Really, it’s a perfect way to box in the Democrats. House Intelligence Committee chairman Adam Schiff (D-California) is one of the most foaming-at-the-mouth Russiagate fanatics. But when the subject of Iran comes up, his only complaint about White House policy is that the president is unable to “persuade our allies to join us in any kind of response.”
Some #Resistance, huh?
It was a fine visual to announce a huge business deal — were it not for the identity theft thing.
The Paris Air Show is this week — the world’s biggest exhibition for the aircraft and aerospace industry. Many deals are announced there, complete with a ceremonial contract signing in front of the media.
The first deal was huge — Los Angeles-based Air Lease Corp. ordering 100 jets worth nearly $13 billion from Airbus. Moments before the signing, CEO John Plueger pulled out his Platinum American Express and addressed Airbus exec Christian Scherer.
“Actually, Christian, my CFO authorized me to give you the American Express,’’ he joked. “We had to increase the limits quite a bit.”
A terrific moment for the press photographers to capture — except for the fact that’s Plueger’s real credit card and the numbers were plain to see.
He had to cancel the card.
Plueger’s partner in Air Lease, Steven Udvar-Házy, offers some advice for the next photo op — “a simple American dollar.”
“Amen to your skepticism about the tanker attack in the Gulf of Oman,” a reader writes after yesterday’s 5.
“The Maine and the Lusitania were well before my time, but I sure remember the Gulf of Tonkin Resolution, which basically ceded war-making power from Congress to the president, and all that has followed from that disastrous vote.”
The 5: As long as we brought up the topic of the national security state undermining the president earlier…
The journalist and historian Gareth Porter spent many hours poring over declassified Gulf of Tonkin files in the Lyndon Johnson Library for his 2005 book Perils of Dominance.
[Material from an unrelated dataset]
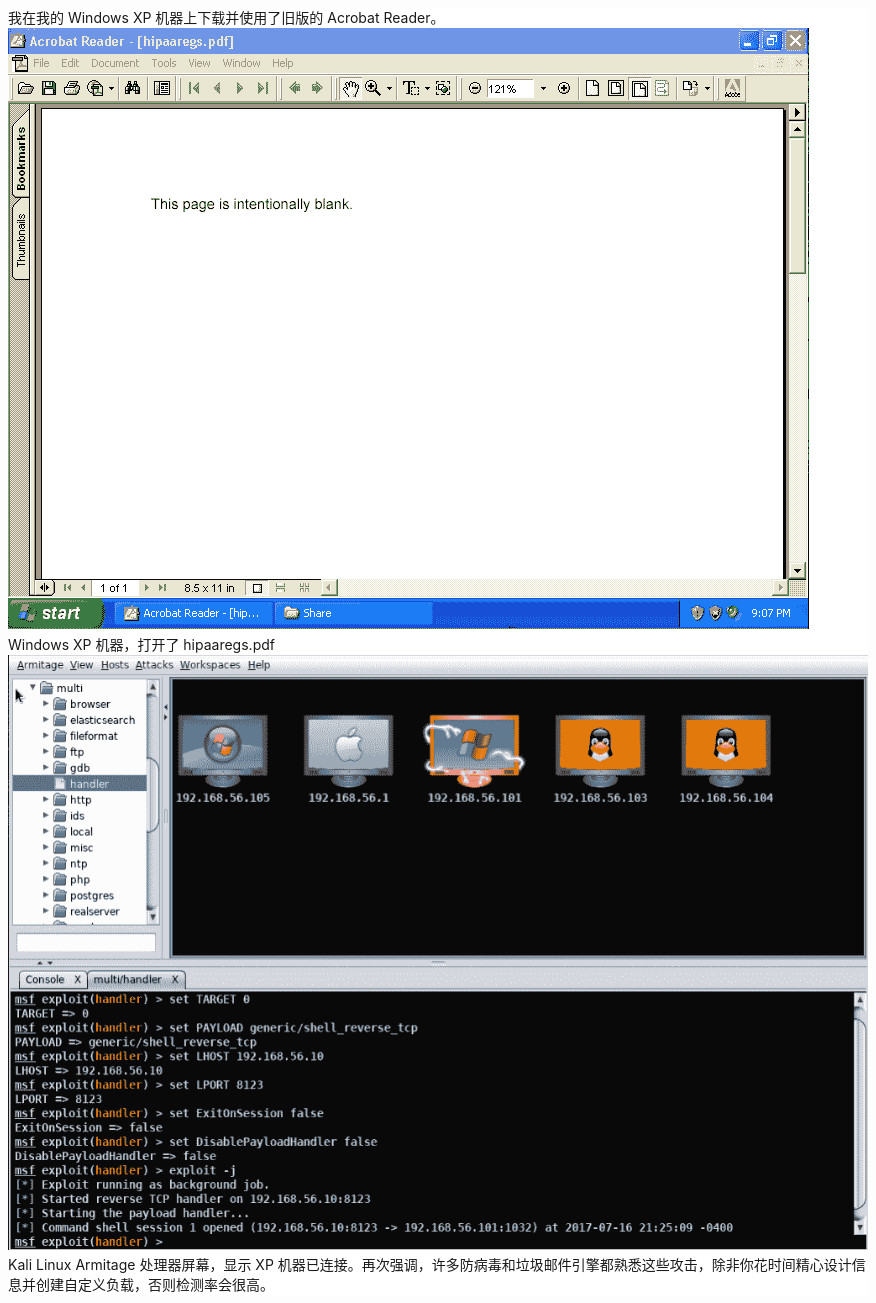 我在我的 Windows XP 机器上下载并使用了旧版的 Acrobat Reader。![](img/3f896208-a522-40c8-a724-629d51d7ba7d.png)Windows XP 机器，打开了 hipaaregs.pdf![](img/ed4b68c1-37a3-4fd3-8f31-d14d246acbc2.png)Kali Linux Armitage 处理器屏幕，显示 XP 机器已连接。再次强调，许多防病毒和垃圾邮件引擎都熟悉这些攻击，除非你花时间精心设计信息并创建自定义负载，否则检测率会很高。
His conclusion? “Secretary of Defense Robert S. McNamara misled LBJ by withholding from him the information that the U.S. commander in the gulf — who had initially reported an attack by North Vietnamese patrol boats on U.S. warships — had later expressed serious doubts about the initial report and was calling for a full investigation by daylight.
“That withholding of information from LBJ represented a brazen move to usurp the president’s constitutional power of decision on the use of military force.”